As terças-feiras da Academia Brasileira de Letras (ABL) começaram a transformar-se em julho de 2023, quando Heloísa Teixeira (1939-2025) tornou-se a décima mulher a ocupar uma cadeira na instituição. Isso porque a imortal, como são chamados os membros da ABL, decidiu que não entraria no prédio sozinha. Ela levou consigo a Universidade das Quebradas para seu novo endereço de trabalho.

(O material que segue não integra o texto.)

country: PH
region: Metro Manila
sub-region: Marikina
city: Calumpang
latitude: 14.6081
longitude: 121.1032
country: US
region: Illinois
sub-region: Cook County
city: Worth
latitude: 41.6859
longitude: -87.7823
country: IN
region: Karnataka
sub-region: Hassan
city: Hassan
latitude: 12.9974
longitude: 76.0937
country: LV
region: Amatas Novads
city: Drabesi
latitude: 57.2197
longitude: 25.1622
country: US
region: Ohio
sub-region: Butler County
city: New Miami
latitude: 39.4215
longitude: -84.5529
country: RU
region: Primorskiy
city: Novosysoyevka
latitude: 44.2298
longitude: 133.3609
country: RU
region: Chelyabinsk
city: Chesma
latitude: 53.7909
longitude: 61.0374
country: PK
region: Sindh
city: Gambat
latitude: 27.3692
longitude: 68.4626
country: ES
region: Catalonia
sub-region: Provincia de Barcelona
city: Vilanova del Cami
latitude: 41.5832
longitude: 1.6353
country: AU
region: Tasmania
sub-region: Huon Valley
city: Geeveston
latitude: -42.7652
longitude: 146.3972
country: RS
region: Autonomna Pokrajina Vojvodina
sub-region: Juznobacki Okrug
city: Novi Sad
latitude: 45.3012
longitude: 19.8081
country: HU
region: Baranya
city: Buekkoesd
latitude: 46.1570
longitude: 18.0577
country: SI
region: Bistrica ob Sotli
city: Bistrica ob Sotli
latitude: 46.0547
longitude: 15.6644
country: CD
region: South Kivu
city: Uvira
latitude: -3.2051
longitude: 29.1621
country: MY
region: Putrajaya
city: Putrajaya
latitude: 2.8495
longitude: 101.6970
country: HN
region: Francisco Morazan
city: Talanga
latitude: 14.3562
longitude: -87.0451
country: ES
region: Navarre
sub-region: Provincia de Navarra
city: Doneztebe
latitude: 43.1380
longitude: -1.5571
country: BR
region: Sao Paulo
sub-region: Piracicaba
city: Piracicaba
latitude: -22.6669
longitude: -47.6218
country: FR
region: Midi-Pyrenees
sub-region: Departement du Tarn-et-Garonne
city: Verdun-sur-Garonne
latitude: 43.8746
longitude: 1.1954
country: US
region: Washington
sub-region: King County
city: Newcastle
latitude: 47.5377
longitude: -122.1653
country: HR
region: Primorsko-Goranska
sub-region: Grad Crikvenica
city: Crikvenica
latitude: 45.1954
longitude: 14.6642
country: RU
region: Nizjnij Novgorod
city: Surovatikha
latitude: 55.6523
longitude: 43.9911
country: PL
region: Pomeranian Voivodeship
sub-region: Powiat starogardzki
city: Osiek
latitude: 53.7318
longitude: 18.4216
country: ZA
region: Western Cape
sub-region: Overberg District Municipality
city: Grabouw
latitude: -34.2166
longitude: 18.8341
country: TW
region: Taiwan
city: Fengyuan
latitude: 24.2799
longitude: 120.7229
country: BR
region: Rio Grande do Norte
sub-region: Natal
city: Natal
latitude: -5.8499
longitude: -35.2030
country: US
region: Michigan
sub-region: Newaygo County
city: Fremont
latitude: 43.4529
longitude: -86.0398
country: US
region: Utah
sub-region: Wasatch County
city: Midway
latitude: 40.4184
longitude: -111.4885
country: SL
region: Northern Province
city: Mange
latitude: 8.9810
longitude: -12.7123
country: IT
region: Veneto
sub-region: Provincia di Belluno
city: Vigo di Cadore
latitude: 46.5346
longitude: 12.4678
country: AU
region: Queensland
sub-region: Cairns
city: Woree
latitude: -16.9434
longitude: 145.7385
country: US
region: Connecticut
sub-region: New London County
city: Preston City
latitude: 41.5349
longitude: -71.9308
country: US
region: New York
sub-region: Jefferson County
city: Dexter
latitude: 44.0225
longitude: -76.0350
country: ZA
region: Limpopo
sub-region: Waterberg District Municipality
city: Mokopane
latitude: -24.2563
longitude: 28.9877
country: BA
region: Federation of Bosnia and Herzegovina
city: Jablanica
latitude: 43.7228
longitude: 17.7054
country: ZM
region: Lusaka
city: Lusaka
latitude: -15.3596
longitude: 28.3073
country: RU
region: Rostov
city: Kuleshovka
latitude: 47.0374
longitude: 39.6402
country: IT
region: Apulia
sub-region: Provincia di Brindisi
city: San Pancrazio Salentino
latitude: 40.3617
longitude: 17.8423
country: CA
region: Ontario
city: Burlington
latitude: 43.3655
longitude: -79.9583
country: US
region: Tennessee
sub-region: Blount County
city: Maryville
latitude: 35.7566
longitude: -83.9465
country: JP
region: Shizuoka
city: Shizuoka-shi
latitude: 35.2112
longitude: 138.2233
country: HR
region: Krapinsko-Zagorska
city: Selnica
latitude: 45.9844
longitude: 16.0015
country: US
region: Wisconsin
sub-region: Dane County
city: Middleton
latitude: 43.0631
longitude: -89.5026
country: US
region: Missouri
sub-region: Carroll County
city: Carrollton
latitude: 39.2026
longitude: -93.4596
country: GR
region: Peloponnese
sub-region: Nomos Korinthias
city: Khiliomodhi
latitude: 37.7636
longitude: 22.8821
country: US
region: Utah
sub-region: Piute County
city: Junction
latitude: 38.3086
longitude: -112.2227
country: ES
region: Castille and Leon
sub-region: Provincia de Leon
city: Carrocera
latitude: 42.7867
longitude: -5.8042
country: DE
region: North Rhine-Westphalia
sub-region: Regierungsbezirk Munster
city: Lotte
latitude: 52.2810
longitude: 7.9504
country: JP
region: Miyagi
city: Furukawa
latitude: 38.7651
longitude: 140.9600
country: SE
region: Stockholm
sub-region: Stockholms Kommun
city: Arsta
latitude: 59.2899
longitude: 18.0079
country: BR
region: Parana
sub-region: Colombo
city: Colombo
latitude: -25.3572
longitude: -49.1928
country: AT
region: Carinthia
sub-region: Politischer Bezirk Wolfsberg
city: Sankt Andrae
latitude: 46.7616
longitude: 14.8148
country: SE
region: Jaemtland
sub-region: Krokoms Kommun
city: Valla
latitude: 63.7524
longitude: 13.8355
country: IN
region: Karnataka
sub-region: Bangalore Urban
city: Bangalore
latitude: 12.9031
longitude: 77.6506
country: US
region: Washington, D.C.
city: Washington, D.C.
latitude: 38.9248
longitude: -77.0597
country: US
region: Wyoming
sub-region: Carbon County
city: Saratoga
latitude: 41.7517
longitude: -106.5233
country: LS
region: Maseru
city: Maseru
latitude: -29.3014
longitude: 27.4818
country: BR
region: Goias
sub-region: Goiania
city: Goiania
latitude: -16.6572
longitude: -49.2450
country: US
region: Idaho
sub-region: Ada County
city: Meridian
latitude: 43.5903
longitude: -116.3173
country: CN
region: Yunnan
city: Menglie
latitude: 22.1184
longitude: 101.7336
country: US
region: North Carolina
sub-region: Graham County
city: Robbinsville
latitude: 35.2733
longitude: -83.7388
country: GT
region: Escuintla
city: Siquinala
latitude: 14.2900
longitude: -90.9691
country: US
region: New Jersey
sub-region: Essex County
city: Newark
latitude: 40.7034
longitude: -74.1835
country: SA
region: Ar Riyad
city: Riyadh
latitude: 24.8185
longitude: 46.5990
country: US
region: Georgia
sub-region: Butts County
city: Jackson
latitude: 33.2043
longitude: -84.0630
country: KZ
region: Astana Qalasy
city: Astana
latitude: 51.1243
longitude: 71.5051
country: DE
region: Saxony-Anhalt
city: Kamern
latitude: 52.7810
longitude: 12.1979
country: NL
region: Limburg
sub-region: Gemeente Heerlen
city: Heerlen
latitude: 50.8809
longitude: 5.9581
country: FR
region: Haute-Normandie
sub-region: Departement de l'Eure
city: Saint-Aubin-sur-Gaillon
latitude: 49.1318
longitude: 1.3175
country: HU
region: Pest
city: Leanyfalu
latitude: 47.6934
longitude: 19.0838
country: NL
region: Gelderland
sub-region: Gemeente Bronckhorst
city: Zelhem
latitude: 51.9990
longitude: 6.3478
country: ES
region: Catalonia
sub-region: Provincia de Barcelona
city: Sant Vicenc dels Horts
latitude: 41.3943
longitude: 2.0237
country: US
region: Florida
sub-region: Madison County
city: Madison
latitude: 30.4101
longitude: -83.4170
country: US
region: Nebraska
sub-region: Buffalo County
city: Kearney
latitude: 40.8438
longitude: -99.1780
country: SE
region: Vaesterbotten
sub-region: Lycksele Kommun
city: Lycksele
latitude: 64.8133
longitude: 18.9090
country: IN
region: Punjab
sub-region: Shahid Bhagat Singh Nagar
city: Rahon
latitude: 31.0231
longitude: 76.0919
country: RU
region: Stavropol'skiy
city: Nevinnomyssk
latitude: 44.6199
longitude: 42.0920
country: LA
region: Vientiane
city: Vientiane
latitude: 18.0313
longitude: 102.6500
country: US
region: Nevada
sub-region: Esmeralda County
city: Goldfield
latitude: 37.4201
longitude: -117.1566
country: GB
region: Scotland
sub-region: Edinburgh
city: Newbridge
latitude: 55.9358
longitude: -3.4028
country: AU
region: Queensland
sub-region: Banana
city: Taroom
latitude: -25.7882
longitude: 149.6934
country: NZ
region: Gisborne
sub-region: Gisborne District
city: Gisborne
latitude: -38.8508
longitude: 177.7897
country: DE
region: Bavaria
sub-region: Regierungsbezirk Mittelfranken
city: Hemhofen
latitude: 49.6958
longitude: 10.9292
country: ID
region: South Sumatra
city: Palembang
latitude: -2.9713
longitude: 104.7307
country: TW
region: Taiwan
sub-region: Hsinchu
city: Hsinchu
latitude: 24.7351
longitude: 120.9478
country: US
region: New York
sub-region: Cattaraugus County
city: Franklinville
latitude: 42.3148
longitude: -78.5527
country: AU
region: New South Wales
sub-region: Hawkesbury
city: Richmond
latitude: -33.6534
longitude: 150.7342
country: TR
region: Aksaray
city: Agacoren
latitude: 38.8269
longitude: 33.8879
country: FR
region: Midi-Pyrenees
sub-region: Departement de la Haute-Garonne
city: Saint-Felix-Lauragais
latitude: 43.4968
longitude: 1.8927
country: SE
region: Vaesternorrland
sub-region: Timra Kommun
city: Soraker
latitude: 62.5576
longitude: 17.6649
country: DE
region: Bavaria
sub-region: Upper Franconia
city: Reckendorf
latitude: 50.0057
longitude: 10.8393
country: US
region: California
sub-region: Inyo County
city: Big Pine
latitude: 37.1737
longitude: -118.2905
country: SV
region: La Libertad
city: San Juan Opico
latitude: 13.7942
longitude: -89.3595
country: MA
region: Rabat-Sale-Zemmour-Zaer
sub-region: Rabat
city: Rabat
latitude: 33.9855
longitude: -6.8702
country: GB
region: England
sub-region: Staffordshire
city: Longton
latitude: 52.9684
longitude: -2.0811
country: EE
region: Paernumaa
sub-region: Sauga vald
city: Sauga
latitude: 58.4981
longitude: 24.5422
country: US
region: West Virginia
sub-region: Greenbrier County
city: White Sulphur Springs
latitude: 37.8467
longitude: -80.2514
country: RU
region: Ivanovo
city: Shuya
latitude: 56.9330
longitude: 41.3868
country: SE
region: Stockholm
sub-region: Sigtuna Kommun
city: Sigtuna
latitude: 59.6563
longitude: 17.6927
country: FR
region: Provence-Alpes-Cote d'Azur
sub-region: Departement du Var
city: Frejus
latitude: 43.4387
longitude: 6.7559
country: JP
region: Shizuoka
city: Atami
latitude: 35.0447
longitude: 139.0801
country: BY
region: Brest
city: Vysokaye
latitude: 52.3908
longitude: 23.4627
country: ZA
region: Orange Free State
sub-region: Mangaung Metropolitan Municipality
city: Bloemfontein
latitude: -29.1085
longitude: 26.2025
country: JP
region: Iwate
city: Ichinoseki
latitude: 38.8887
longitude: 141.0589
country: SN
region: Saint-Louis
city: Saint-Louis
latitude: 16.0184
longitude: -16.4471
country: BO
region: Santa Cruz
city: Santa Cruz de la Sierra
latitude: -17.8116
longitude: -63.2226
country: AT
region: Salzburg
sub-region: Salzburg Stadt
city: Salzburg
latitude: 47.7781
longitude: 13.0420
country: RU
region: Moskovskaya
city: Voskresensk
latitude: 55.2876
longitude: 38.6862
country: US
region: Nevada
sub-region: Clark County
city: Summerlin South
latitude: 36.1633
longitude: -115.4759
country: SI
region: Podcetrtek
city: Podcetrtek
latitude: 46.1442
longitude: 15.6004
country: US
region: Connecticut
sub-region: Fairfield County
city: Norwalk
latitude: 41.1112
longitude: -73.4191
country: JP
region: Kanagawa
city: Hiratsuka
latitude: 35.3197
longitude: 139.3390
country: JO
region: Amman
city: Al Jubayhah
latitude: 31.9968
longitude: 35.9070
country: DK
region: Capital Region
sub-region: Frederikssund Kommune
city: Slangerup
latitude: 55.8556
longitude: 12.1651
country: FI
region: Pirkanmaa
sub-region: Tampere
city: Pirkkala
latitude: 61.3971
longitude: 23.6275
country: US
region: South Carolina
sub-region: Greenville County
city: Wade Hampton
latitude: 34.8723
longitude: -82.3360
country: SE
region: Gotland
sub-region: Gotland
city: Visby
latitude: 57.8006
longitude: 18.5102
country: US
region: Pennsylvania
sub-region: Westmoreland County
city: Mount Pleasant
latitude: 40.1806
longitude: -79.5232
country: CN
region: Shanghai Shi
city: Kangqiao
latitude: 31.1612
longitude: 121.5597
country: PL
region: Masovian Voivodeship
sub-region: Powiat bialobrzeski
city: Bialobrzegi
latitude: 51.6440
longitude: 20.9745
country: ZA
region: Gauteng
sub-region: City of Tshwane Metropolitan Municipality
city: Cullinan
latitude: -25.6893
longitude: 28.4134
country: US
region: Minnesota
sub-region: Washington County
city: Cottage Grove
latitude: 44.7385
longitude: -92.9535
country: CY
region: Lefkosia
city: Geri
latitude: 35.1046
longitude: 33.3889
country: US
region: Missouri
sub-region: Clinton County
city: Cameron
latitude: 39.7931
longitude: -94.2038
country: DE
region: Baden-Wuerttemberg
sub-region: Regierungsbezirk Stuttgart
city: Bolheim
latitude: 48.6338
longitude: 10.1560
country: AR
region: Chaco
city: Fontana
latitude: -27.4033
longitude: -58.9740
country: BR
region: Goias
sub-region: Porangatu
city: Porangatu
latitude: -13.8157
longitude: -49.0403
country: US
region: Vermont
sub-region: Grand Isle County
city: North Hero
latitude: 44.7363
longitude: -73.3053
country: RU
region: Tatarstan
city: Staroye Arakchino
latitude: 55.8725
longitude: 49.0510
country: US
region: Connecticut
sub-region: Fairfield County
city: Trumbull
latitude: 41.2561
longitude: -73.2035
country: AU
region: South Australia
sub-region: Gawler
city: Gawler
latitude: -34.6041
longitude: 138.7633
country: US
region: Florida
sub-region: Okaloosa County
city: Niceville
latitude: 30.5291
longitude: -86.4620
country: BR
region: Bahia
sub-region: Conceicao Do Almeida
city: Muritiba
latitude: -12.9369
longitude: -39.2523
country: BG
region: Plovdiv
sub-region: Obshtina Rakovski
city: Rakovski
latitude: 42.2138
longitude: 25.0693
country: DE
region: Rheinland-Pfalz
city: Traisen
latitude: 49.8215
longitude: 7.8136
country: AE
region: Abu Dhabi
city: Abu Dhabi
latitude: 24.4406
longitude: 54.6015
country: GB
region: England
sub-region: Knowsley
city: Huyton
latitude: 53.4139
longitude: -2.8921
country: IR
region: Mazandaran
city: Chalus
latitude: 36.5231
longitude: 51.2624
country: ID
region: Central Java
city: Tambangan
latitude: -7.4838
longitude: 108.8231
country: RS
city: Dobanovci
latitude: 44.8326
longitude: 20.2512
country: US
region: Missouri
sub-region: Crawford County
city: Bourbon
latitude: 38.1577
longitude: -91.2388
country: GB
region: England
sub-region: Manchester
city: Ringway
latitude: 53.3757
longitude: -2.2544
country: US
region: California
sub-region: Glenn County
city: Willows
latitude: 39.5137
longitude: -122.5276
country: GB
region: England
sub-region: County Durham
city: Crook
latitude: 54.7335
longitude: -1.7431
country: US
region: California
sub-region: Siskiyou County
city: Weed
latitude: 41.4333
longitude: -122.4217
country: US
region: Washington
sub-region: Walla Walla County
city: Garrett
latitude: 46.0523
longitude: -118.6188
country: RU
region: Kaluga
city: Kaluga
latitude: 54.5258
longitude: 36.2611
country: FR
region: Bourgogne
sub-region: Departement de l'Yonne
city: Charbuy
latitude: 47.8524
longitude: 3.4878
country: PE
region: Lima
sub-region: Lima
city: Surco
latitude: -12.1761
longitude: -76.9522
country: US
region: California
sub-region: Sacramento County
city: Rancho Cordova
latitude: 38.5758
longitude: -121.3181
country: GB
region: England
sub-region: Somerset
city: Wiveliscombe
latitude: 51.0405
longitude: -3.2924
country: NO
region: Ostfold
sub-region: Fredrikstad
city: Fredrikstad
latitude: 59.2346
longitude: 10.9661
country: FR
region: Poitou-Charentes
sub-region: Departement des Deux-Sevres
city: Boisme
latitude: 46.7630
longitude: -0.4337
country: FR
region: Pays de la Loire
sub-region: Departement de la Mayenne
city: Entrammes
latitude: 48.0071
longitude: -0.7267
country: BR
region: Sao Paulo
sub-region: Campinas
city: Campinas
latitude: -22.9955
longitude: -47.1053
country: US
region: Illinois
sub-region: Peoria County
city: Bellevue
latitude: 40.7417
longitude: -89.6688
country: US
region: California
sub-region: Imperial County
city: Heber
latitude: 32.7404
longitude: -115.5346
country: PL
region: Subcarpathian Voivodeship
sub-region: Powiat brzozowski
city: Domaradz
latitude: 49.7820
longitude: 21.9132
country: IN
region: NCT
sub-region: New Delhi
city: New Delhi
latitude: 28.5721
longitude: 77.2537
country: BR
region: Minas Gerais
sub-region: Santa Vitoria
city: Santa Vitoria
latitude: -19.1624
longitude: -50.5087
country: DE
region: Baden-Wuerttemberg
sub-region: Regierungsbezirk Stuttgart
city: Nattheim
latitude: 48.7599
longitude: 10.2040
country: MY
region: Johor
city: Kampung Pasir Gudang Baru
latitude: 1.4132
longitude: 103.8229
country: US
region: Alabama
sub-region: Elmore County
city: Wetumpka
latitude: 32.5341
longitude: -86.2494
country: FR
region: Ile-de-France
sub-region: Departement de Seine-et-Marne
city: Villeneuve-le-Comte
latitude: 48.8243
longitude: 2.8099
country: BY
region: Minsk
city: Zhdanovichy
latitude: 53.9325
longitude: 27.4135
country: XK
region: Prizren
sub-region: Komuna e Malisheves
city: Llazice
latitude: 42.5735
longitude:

Projeto de extensão da Universidade Federal do Rio de Janeiro (UFRJ), a Universidade das Quebradas está em sua 16ª edição e foi criada por Heloísa para promover um espaço de trocas de saberes entre a academia e quem produz cultura fora do campus. Participam desde estudantes já matriculados no ensino superior até pessoas que não possuem vivência no ensino formal, mas que produzem literatura à sua maneira ou, quando ainda não são iniciados, querem aprender técnicas de escrita literária.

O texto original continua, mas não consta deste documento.